WASHINGTON — Although the evaluation of noncalcified plaques with CT angiography currently is possible, there are still several obstacles to overcome before the technique is clinically useful, said Dr. Stephan Achenbach, a professor of medicine at the University of Erlangen in Germany, at the annual meeting of the Society of Cardiovascular Computed Tomography.
“As technology progresses, image quality gets better and better and our ability to visualize plaques gets better and better,” said Dr. Achenbach, who also is the past president of the Society of Cardiovascular Computed Tomography.
One of the criticisms of invasive angiography is that only the lumen can be seen, not the plaque itself. Contrast CT does allow for the visualization of noncalcified plaque in the coronary arteries.
“CT is able to show it—the slight lumen reduction and also noncalcified and partly calcified plaque,” said Dr. Achenbach. In fact, with high resolution, CT cross sections are similar to intravascular ultrasound (IVUS) for evaluating plaque composition. However, “this is indeed a tremendously difficult task to visualize these plaques by CT.”

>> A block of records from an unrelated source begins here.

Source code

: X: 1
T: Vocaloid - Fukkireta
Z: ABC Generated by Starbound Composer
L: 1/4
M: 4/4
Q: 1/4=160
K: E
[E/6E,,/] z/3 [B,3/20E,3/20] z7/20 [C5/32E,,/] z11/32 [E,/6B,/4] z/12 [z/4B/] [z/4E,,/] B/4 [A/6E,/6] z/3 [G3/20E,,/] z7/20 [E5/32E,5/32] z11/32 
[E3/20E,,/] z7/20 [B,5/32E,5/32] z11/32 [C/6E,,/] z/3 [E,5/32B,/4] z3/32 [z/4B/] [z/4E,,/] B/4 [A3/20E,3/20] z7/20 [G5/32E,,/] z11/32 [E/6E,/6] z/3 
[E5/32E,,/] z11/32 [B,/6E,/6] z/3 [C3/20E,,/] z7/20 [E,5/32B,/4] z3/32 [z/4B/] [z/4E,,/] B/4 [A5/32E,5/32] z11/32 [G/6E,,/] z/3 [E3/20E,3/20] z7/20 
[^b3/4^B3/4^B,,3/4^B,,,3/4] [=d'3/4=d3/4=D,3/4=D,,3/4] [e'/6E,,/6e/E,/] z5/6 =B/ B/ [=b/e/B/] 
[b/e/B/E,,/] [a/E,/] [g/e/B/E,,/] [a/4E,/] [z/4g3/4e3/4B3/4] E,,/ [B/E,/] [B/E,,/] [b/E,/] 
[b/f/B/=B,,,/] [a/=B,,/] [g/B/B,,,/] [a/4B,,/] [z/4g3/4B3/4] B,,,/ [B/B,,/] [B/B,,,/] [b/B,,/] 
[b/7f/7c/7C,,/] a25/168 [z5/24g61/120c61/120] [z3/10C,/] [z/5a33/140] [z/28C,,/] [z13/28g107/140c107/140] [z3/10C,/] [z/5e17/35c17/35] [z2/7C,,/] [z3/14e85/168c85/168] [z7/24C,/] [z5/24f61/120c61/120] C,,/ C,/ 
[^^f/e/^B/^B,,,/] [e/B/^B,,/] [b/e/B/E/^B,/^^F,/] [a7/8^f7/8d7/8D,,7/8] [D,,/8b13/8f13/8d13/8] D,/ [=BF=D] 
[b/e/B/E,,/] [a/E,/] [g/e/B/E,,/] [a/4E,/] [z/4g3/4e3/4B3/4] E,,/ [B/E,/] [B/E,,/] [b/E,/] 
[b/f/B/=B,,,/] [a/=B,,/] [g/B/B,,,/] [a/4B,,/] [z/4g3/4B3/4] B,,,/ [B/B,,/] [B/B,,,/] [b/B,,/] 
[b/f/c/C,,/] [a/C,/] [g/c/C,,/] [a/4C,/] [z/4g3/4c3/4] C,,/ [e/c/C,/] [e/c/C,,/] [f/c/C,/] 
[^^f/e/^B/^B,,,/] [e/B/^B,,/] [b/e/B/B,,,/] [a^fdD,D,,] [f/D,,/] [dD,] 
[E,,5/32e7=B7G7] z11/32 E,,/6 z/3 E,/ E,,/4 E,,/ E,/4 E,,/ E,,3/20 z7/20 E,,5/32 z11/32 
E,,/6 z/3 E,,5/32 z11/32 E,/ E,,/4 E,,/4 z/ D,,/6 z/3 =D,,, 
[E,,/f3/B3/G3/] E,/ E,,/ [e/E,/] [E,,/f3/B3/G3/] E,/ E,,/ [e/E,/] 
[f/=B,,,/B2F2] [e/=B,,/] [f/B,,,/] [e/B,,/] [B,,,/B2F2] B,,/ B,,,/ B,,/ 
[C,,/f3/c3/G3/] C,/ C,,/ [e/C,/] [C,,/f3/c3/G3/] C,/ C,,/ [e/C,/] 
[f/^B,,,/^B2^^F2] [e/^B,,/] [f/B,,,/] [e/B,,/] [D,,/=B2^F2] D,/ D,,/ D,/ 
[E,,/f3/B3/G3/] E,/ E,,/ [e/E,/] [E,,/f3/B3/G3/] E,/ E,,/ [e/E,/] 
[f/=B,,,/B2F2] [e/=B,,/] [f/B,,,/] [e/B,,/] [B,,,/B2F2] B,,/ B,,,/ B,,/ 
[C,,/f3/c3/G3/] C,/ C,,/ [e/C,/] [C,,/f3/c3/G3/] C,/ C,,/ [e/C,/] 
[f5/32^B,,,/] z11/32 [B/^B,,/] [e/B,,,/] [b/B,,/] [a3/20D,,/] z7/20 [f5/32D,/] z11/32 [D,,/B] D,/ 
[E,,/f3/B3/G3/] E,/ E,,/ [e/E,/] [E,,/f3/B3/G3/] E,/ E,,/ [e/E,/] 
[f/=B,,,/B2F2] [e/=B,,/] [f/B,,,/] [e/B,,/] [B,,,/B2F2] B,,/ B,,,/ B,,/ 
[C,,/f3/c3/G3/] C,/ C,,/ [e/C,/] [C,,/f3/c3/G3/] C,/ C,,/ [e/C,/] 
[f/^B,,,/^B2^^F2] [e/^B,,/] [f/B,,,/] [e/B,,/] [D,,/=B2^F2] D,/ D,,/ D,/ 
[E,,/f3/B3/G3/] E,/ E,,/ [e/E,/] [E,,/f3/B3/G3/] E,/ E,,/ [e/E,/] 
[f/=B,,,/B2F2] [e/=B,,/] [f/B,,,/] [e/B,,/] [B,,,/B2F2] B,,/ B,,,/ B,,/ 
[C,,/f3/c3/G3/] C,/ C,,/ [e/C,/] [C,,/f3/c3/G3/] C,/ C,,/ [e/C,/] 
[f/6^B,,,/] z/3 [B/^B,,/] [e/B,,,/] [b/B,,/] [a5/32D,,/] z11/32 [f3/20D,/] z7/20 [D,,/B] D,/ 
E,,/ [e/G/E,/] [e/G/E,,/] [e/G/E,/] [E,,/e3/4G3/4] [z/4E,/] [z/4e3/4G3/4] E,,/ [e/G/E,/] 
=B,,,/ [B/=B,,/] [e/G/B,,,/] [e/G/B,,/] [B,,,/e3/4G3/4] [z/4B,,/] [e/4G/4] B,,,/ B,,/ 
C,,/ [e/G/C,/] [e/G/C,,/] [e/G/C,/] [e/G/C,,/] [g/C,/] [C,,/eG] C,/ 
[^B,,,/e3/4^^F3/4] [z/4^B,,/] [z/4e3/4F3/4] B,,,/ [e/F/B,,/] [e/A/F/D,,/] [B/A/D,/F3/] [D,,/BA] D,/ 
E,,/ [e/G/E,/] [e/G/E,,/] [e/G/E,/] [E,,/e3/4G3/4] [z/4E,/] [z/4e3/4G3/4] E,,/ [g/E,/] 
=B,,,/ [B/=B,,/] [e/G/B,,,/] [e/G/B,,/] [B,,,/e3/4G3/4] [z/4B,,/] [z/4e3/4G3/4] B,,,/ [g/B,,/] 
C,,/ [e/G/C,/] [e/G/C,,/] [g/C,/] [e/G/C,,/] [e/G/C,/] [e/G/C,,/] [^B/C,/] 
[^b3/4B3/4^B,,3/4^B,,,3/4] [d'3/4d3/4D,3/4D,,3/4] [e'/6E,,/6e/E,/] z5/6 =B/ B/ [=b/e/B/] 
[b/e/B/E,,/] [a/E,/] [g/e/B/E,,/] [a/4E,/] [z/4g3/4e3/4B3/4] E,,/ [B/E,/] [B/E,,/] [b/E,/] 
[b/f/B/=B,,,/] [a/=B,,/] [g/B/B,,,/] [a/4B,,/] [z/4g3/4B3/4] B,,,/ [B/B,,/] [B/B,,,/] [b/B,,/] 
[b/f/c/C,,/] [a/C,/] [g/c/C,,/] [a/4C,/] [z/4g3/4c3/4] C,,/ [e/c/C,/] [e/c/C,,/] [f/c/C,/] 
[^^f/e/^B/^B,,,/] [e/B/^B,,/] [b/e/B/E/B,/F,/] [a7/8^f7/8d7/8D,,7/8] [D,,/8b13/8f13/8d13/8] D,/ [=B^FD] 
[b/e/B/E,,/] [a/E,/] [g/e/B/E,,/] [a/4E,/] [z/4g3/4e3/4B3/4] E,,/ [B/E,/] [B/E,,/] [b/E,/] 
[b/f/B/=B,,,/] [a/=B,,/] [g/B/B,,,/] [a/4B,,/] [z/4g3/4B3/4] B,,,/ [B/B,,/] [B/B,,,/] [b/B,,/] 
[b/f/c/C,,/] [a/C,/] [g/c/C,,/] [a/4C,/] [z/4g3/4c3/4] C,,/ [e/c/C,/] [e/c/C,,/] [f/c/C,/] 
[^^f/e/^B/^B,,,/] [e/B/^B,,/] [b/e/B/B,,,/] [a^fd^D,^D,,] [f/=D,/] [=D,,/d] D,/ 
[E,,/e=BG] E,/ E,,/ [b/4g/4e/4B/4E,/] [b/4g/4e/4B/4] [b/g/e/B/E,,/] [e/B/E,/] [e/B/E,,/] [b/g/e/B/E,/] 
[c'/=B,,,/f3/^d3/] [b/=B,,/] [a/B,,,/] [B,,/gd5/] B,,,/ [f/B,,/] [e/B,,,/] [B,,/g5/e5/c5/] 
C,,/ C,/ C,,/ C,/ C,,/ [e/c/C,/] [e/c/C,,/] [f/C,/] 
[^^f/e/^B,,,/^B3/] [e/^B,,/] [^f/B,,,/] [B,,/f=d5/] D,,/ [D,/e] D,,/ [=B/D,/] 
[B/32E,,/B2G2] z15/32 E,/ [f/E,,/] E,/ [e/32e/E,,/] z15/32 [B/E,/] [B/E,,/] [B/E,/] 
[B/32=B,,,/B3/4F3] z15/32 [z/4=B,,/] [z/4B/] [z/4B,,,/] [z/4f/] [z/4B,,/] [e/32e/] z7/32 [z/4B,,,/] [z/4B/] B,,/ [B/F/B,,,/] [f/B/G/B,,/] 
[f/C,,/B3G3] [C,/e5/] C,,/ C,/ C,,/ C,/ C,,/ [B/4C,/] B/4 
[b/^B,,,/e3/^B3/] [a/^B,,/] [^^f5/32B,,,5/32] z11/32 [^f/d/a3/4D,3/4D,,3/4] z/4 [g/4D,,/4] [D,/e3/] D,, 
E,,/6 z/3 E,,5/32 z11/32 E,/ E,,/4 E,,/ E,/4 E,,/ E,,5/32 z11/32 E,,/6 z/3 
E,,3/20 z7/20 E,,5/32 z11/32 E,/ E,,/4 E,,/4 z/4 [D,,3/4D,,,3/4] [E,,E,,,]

One reason for this is that the plaques in the coronary arteries are extremely small. The spatial resolution of CT under optimal conditions is approximately 0.4 mm. “So we're trying to visualize something that is half a millimeter thick with a spatial resolution of 0.4 mm,” said Dr. Achenbach.
Another problem is contrast. Calcium is easy to see on CT because it has a very high contrast with the surrounding tissue. However, the contrast between noncalcified plaque and the surrounding tissue is much less. “So we have to deal with structures that give us very little contrast on CT,” said Dr. Achenbach.
Yet another challenge in using CT to visualize noncalcified plaque is the high level of image noise. Simply put, noise is the difference between real-world signals and an ideal signal and may be caused by a wide range of sources, such as variations in detector sensitivity and environmental variations.
The combination of low contrast between noncalcified plaque and surrounding structures and high image noise makes it very difficult to tell whether noncalcified plaque is present.
“Motion is another problem,” said Dr. Achenbach. Patient motion can produce blurring and dark areas that can be mistaken for noncalcified plaques.
The presence of calcium also can cause problems on occasion. Even under ideal conditions, calcium can appear to be surrounded by a dark rim. On inspection it can be unclear if this is really noncalcified plaque or not. “In the presence of calcium, we have tremendous difficulty ruling in or ruling out the presence of noncalcified plaque,” said Dr. Achenbach.
Despite these problems, “if image quality is really good, we continue to be amazed by how accurately and clearly CT angiography can visualize these noncalcified plaques,” he said.
Unfortunately, there are few data on the accuracy of CTA in identifying noncalcified plaque. In the studies that have been performed, researchers compared multidetector CT (usually 16-slice) with IVUS in patients without coronary stenoses. The accuracy of multidetector CT (MDCT) in the detection of nonstenotic plaque ranged from 80% to 90%. However, many of the plaques identified were at least partly calcified. The accuracy of MDCT detection of purely noncalcified plaque was closer to 50%.
Beyond plaque characterization, can CT quantify? “Theoretically, you can measure the size of the plaque and you can measure the size of the lumen,” said Dr. Achenbach.
In general, the correlation between MDCT and IVUS with regard to measuring plaque area and volume is good. “But you're not really able to very accurately measure a single coronary plaque,” said Dr. Achenbach.
In addition, interobserver variability is a problem when it comes to quantifying plaque using MDCT. In a study performed at his own institution, interobserver variability ranged from 19% to 32%, depending on the vessel.
The ultimate goal, though, is to be able to identify vulnerable plaques—those at the greatest risk of rupture.
Histologically, the markers of plaque vulnerability include a thin fibrous cap, a necrotic core, and macrophage infiltration. These markers are very hard to see on CT.
“However, there are some other measures that are also tied to plaque vulnerability and the [risk of it causing] an event in the future that might be amenable to CT,” said Dr. Achenbach.
The remodeling index—defined as the lesion external elastic membrane (EEM) area divided by the EEM area for a reference vessel—is a potential measure. “It has been shown that the remodeling index in CT correlates quite well with the remodeling index in IVUS,” said Dr. Achenbach. Strong positive remodeling has been associated with greater risk of plaque rupture.